When you rely on porn for fun to satisfy your occasional quench, it turns into an addiction or habit. Likely, you wouldn’t even realize when this happens. You have trained your brain to get arousal only when a certain level of neurochemical activity happens in your brain as a perk of watching porn. In the absence of porn, when you are actually with a partner, it would be hard for you to get an erection. On the other hand, you may have developed the desire for unrealistic sexual expectations either from yourself or from your partner just because you have been watching all sorts of pornographic content.
Guilt about anything, in general, disconnects your performance ability from your brain. It is almost like a feeling of being trapped inside where you are being punished. The reason for guilt or let’s say that punishment can be anything, and it is most evident in the case of illicit affair where the man feels guilty due to being unfaithful. Guilt stops you from getting the hardness for the erection. Guilt can straightaway be the cause of ED in cases, and culture where sex is seen as a taboo or something to be shameful about.
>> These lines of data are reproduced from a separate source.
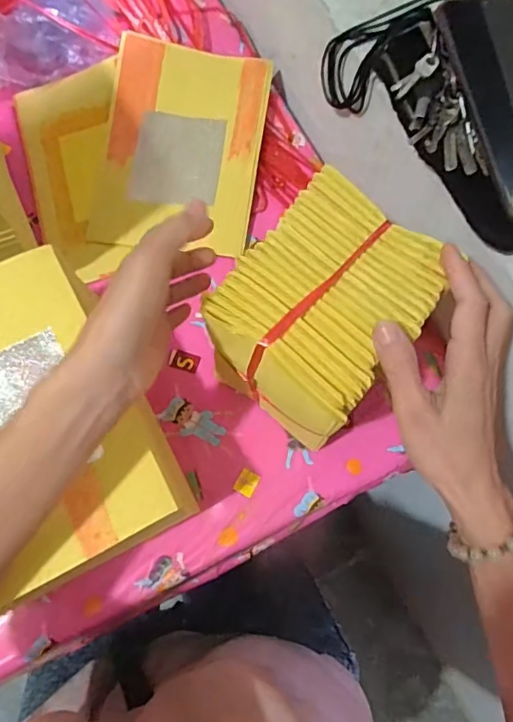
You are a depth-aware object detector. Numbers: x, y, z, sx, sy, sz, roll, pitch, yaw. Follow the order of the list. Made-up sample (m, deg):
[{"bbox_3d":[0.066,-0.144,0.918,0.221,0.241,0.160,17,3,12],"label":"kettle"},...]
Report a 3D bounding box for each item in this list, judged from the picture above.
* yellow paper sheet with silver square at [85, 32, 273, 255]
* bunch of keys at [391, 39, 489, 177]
[{"bbox_3d":[-0.076,-0.226,0.542,0.160,0.026,0.228,8,73,0],"label":"yellow paper sheet with silver square"},{"bbox_3d":[0.133,-0.177,0.385,0.043,0.023,0.095,-25,88,-9],"label":"bunch of keys"}]

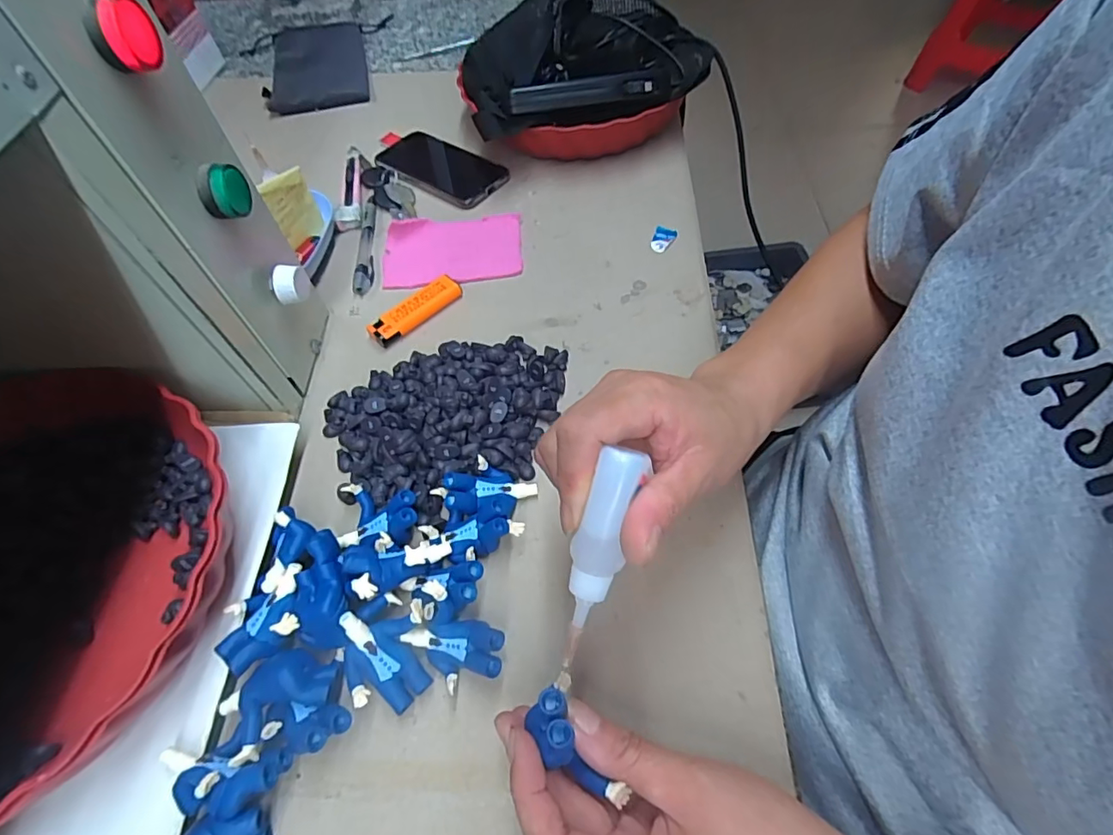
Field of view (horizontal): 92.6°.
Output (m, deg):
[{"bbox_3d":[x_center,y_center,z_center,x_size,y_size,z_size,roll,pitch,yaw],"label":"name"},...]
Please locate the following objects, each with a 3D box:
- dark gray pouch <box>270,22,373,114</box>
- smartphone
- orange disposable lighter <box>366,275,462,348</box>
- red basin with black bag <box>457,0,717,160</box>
[{"bbox_3d":[-0.306,-0.459,0.686,0.114,0.014,0.230,-15,57,-5],"label":"dark gray pouch"},{"bbox_3d":[-0.122,-0.255,0.538,0.152,0.005,0.079,32,64,23],"label":"smartphone"},{"bbox_3d":[-0.112,-0.086,0.428,0.080,0.012,0.022,-40,62,-20],"label":"orange disposable lighter"},{"bbox_3d":[0.029,-0.353,0.546,0.249,0.085,0.208,-13,57,-5],"label":"red basin with black bag"}]

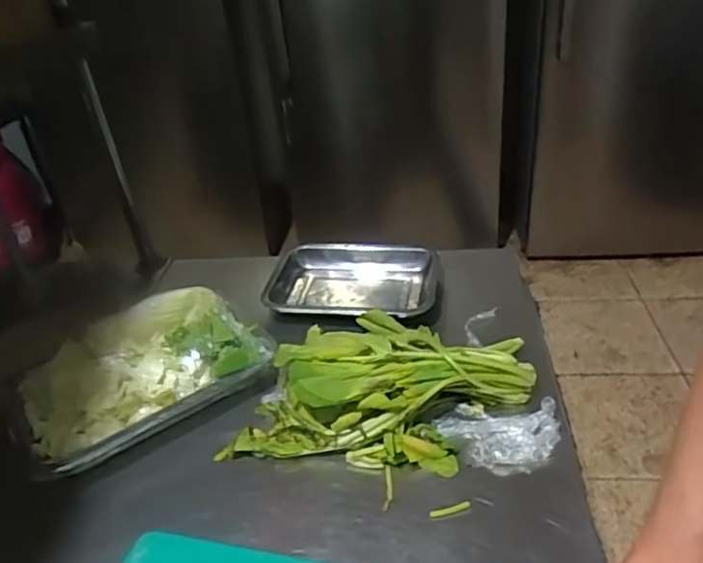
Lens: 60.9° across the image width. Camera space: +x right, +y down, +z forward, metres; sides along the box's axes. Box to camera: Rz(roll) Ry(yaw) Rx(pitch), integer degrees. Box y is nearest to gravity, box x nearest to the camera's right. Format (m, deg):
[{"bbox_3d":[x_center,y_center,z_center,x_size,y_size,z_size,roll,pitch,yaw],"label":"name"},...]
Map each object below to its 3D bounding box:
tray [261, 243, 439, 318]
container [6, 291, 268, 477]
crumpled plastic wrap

A study conducted in Brazil claims that 75% of men with ED had low self-esteem. If you see your self as less sexy, less desired by your partner or feel inadequate for her, you are blowing up your ability of erection. A person with low self-esteem fear, have depression, anxiety and get the feeling of rejection. All of these together interrupt your sexual health and wellbeing.
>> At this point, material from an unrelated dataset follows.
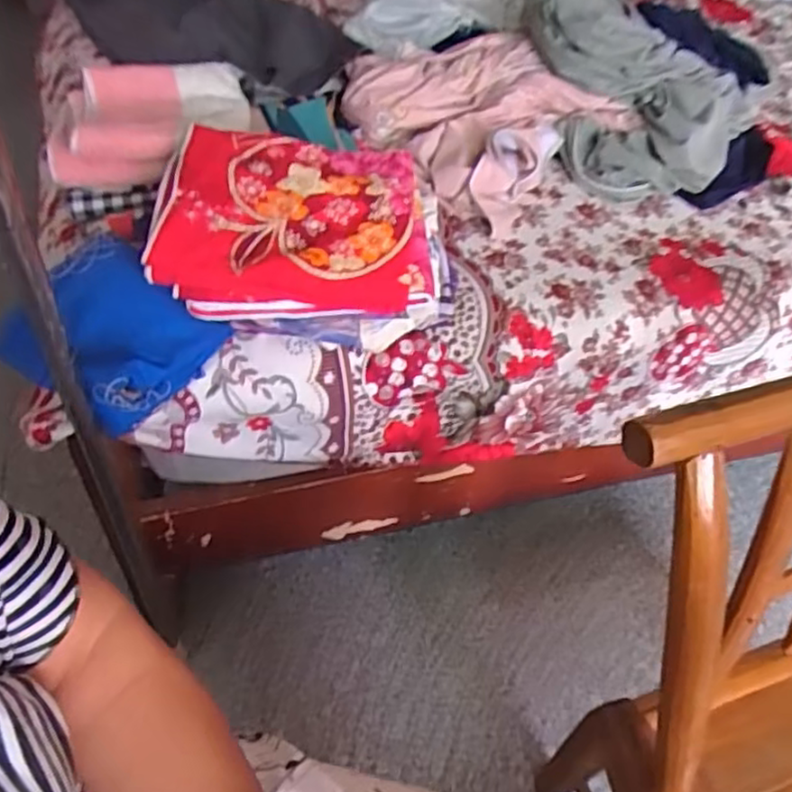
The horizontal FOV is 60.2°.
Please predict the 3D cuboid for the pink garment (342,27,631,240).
[{"bbox_3d":[0.097,-0.360,0.849,0.290,0.077,0.278,37,56,23],"label":"pink garment"}]

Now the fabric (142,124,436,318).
[{"bbox_3d":[-0.087,-0.153,0.609,0.236,0.081,0.153,0,51,-4],"label":"fabric"}]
If you are bored with sex, maybe because you see it as a routine and a mundane thing to do. Your brain releases dopamine when you think of sex which further helps you gain an erection. Dopamine is also called the pleasure hormone, and the chances are it is no more surprising you enough to get an erection.
Treatment options for Psychological Impotence
At the beginning of the article, we said that it happens to more than 20% of men, on the top of it, many cases go unreported. Thankfully men who take the courage to act on it, have been able to help themselves and even the researchers to advance their study further. The common solution to treat erectile dysfunction caused by psychological factors are as below:
Talking to a therapist
ED either caused by psychological or physical factors both have the same embarrassing experience to offer because of which men don’t open up to speak. If you have pulled yourself up together to get help, approach an expert and with the therapy, you should be able to reframe your sexual life.
Talking with your partner
If you have already built up the courage to act on the symptoms of psychological impotence, now is the time that you should discuss it with your partner. Remember, communication is the key to a happy relationship. When you educate her and make her aware of the problem you are facing, most likely, you will get the help and support from her to fight it together. It will give you the chance to overcome it quickly and help you get rid of your performance anxiety and stress.
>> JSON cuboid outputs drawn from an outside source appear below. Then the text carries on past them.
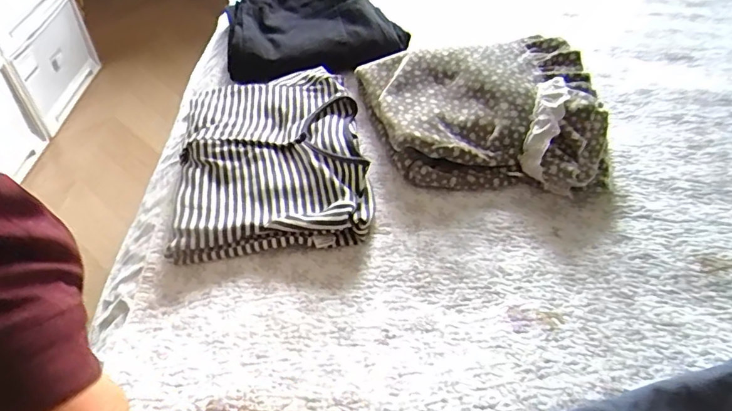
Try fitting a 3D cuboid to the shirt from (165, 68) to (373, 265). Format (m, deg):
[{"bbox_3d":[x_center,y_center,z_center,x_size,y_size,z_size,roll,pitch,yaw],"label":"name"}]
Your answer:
[{"bbox_3d":[-0.113,-0.069,0.589,0.213,0.041,0.293,-6,47,-6],"label":"shirt"}]

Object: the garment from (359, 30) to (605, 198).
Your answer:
[{"bbox_3d":[0.151,-0.139,0.637,0.302,0.063,0.291,-2,47,-3],"label":"garment"}]

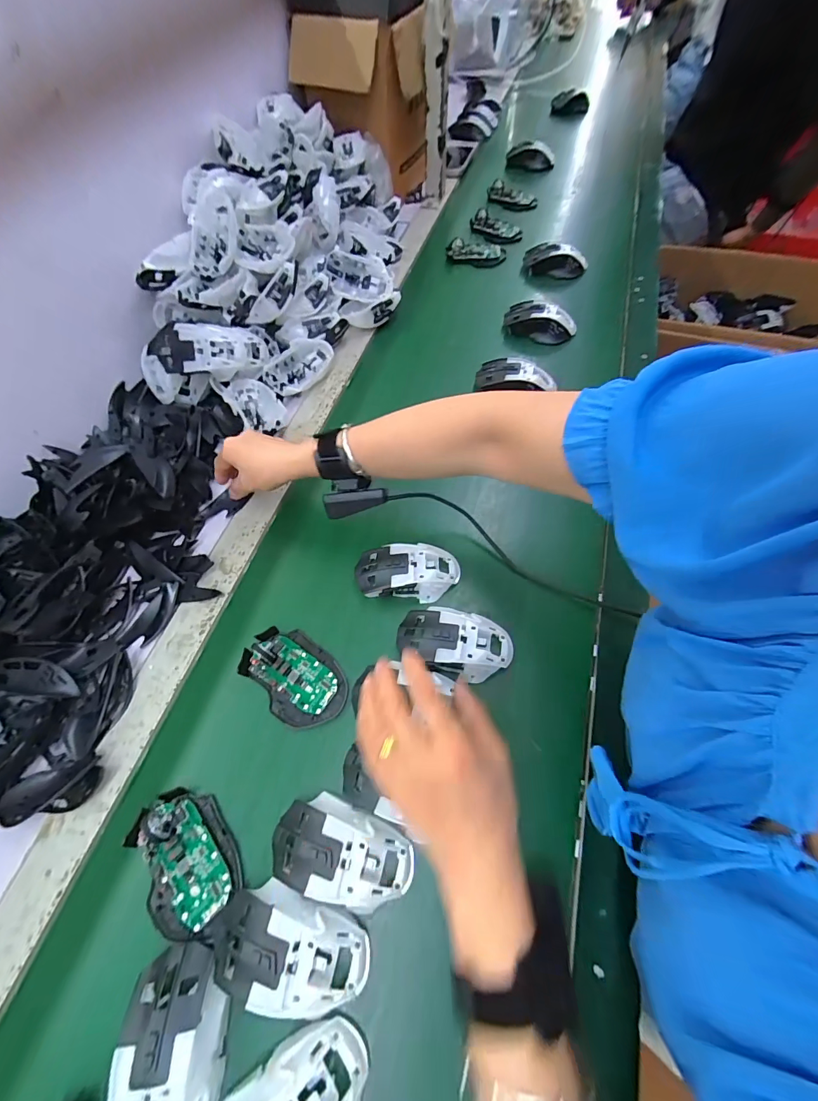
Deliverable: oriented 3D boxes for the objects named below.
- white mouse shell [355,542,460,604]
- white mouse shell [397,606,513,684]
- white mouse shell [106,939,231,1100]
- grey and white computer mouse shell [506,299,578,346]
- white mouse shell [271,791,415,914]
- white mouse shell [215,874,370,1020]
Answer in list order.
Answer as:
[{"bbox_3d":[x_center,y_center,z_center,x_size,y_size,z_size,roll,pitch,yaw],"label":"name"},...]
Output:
[{"bbox_3d":[-0.002,0.023,0.443,0.113,0.034,0.058,0,59,4],"label":"white mouse shell"},{"bbox_3d":[0.046,0.092,0.404,0.119,0.034,0.068,9,61,10],"label":"white mouse shell"},{"bbox_3d":[-0.163,0.351,0.272,0.064,0.031,0.114,-10,59,-2],"label":"white mouse shell"},{"bbox_3d":[0.211,-0.371,0.641,0.116,0.033,0.068,23,64,17],"label":"grey and white computer mouse shell"},{"bbox_3d":[-0.055,0.244,0.324,0.113,0.030,0.065,8,60,9],"label":"white mouse shell"},{"bbox_3d":[-0.091,0.296,0.296,0.116,0.027,0.063,7,60,8],"label":"white mouse shell"}]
Cut off your unrealistic expectations, Re-educate and re-train your body
When you know the cause, and you have a persistent mind to battle it, you can re-educate and re-train your body to overcome any obstacle or dependency factors like porn. There are numerous wrong information available on the internet which makes an unrealistic claim. Therefore you must know that: penis size doesn’t actually matter much, and you can give orgasm to your partner through other ways too than just penetration.
If you are thinking of pills, stop right there because self-medication can harm you and it is always good to take medicines only when you are prescribed. Popping a pill is never a solution, and in fact, it can be the cause of your psychological impotence. Act on the solutions offered above because both types of ED can be treated with the right therapy.